Soundtrack album by Henry Jackman and various artists
- Released: July 15, 2013
- Recorded: 2013
- Genres: Film score; pop; rock; electronic dance music; orchestral;
- Length: 59:38 (standard) 87:26 (deluxe)
- Label: Universal Music Group
- Producer: Henry Jackman

Henry Jackman chronology
| This Is the End (2013) | Turbo (2013) | Kick-Ass 2 (2013) |

Singles from Turbo (Music from the Motion Picture)
- "Let the Bass Go" Released: June 13, 2013;

= Turbo (soundtrack) =

2013 soundtrack album

Turbo (Music from the Motion Picture) is the soundtrack to the 2013 DreamWorks Animation film of the same name. Released by Relativity Music Group on July 15, 2013, it featured several pop, rock and EDM tracks, from artists such as Run-DMC, Tom Jones, The Jackson 5, Pitbull and Lil Jon among several others. Snoop Dogg who voiced Smoove Move in the film, also performed the song "Let the Bass Go". He debuted the song at the E3 convention center as a single on June 13, 2013, and furthermore performed live at the event.

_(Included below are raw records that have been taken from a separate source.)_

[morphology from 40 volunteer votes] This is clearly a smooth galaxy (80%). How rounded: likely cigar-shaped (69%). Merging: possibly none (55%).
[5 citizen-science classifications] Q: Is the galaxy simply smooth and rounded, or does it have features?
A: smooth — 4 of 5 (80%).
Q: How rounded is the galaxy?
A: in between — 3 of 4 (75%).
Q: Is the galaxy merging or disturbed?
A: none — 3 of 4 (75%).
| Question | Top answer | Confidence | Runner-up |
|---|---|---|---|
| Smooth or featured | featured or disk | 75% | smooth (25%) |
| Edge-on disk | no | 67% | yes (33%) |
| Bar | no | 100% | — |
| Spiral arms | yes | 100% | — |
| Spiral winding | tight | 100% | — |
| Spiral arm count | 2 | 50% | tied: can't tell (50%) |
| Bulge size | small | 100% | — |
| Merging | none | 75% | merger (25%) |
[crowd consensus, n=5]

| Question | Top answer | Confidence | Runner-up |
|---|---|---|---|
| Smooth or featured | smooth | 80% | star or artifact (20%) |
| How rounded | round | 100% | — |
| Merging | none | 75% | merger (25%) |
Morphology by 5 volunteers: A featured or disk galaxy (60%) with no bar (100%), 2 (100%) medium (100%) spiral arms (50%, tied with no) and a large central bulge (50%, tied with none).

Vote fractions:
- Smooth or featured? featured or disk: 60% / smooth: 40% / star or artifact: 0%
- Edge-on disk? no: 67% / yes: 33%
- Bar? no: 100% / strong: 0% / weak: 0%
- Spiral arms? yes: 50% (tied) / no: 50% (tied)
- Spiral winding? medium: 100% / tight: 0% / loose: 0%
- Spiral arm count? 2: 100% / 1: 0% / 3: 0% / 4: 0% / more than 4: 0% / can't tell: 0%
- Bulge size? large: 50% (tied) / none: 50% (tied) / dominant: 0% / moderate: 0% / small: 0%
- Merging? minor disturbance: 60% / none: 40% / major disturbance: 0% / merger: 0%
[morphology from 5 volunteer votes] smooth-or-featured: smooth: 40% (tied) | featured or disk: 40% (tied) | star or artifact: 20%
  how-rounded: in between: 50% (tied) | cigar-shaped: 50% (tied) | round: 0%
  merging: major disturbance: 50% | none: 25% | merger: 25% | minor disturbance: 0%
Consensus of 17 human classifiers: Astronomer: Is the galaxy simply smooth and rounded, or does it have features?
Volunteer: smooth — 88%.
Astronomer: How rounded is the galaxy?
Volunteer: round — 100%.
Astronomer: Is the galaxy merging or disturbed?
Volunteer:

The musical score is composed by Henry Jackman, collaborating with DreamWorks for the third time after scoring Monsters vs. Aliens (2009) and Puss in Boots (2011). Six cues from Jackman's score also featured in the soundtrack. Additional ten cues from the album was featured in the deluxe edition, released along with the soundtrack and also included a song. However, an original score album consisting Jackman's score previously included in the soundtrack, with four newer tracks had been released on July 29.

== Track listing ==

 newer themes, not included in the soundtrack.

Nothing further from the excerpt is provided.